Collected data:
*** Block opens ***

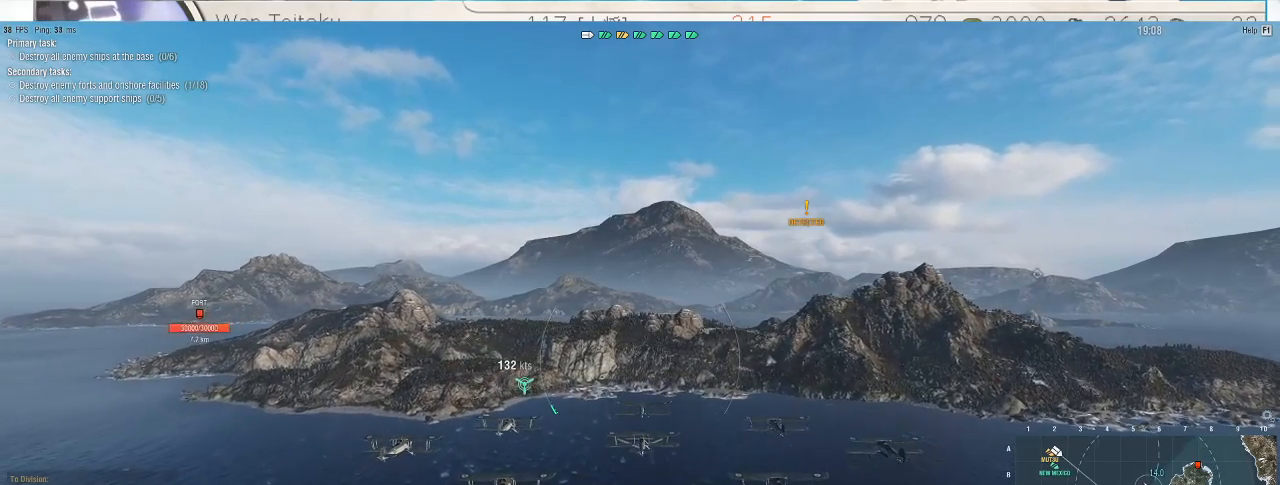
{"keys": ["w"], "mouse": [], "events": []}
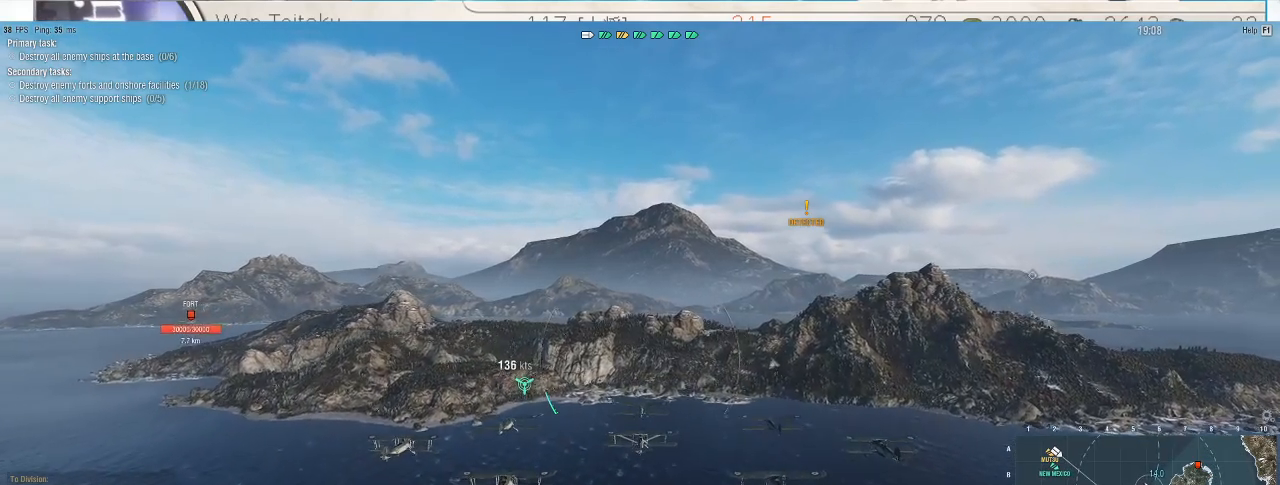
{"keys": ["w"], "mouse": [], "events": []}
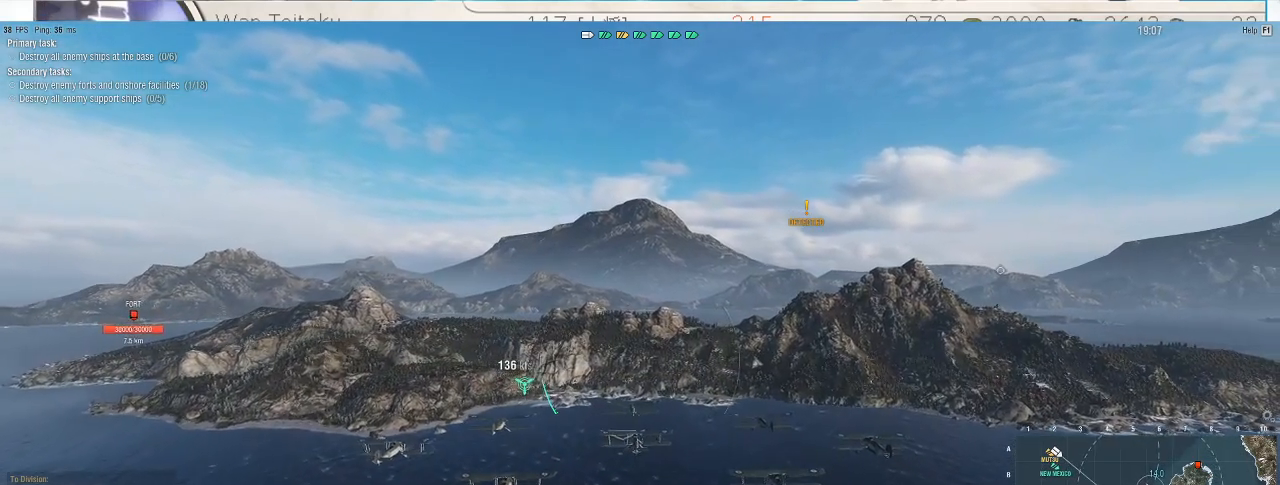
{"keys": ["w"], "mouse": [], "events": []}
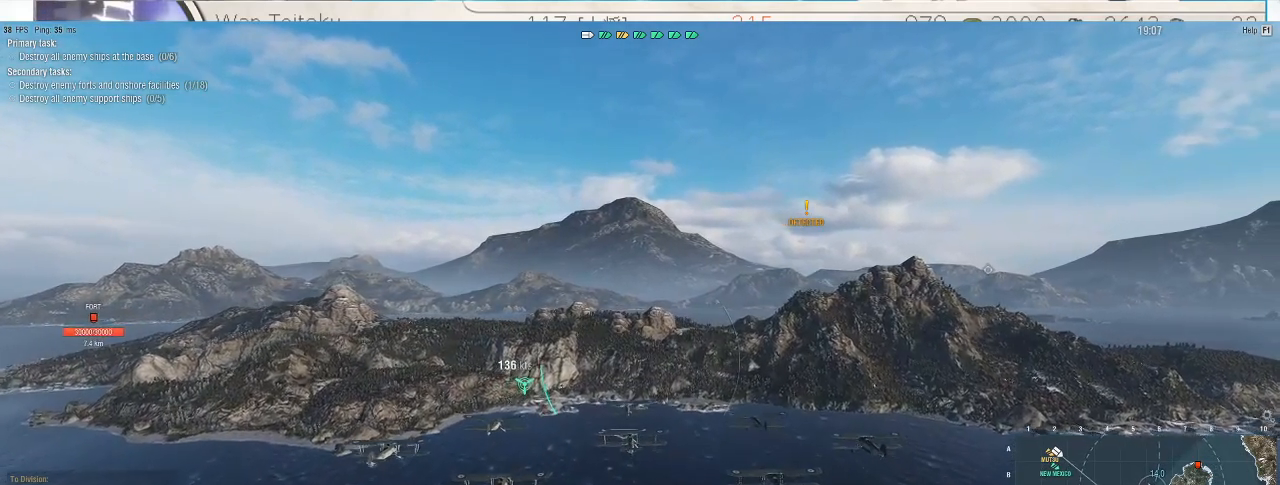
{"keys": ["w"], "mouse": [], "events": []}
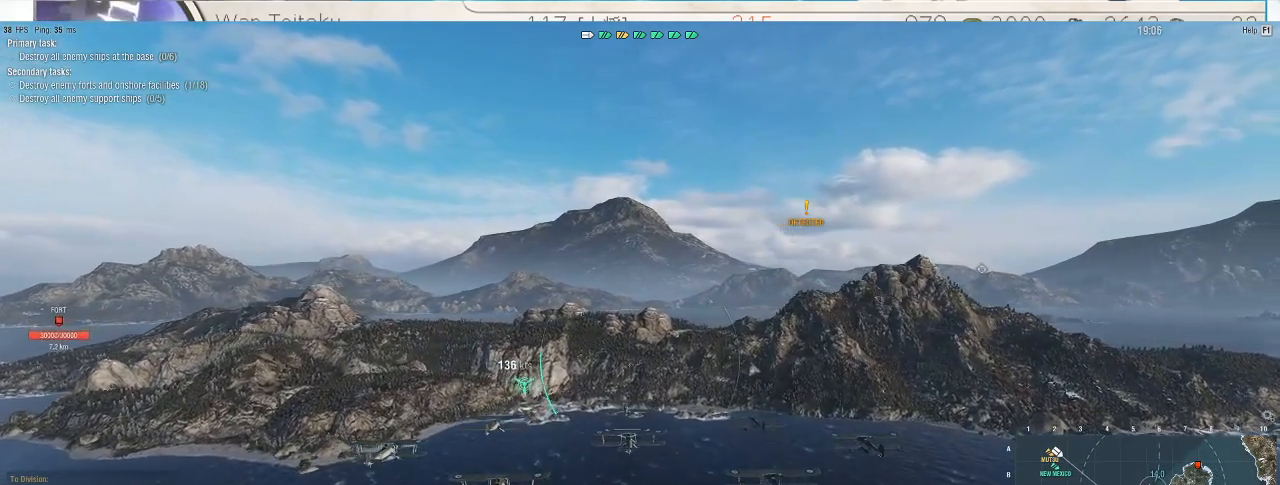
{"keys": ["w"], "mouse": [], "events": []}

*** Block closes ***

(What this task involves)
Write out every line of the entries above exactly, and omit their pictures.

(Final answer)
{"keys": ["w"], "mouse": [], "events": []}
{"keys": ["w"], "mouse": [], "events": []}
{"keys": ["w"], "mouse": [], "events": []}
{"keys": ["w"], "mouse": [], "events": []}
{"keys": ["w"], "mouse": [], "events": []}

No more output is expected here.